SOURCE DATA =>
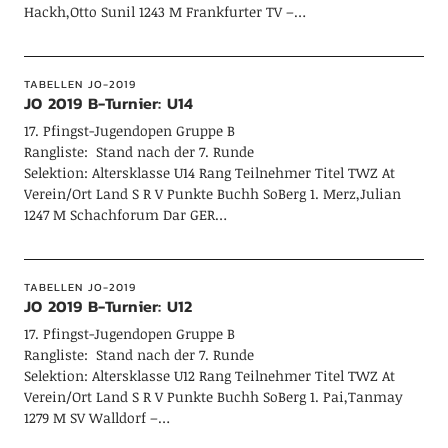
Hackh,Otto Sunil 1243 M Frankfurter TV –…
TABELLEN JO-2019
JO 2019 B-Turnier: U14
17. Pfingst-Jugendopen Gruppe B
Rangliste: Stand nach der 7. Runde
Selektion: Altersklasse U14 Rang Teilnehmer Titel TWZ At
Verein/Ort Land S R V Punkte Buchh SoBerg 1. Merz,Julian
1247 M Schachforum Dar GER…
TABELLEN JO-2019
JO 2019 B-Turnier: U12
17. Pfingst-Jugendopen Gruppe B
Rangliste: Stand nach der 7. Runde
Selektion: Altersklasse U12 Rang Teilnehmer Titel TWZ At
Verein/Ort Land S R V Punkte Buchh SoBerg 1. Pai,Tanmay
1279 M SV Walldorf –…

ACTIVITY => Print the listing above in full, exactly as written. Omit any pictures.

ANSWER TO THIS TASK =>
Hackh,Otto Sunil 1243 M Frankfurter TV –…
TABELLEN JO-2019
JO 2019 B-Turnier: U14
17. Pfingst-Jugendopen Gruppe B
Rangliste: Stand nach der 7. Runde
Selektion: Altersklasse U14 Rang Teilnehmer Titel TWZ At
Verein/Ort Land S R V Punkte Buchh SoBerg 1. Merz,Julian
1247 M Schachforum Dar GER…
TABELLEN JO-2019
JO 2019 B-Turnier: U12
17. Pfingst-Jugendopen Gruppe B
Rangliste: Stand nach der 7. Runde
Selektion: Altersklasse U12 Rang Teilnehmer Titel TWZ At
Verein/Ort Land S R V Punkte Buchh SoBerg 1. Pai,Tanmay
1279 M SV Walldorf –…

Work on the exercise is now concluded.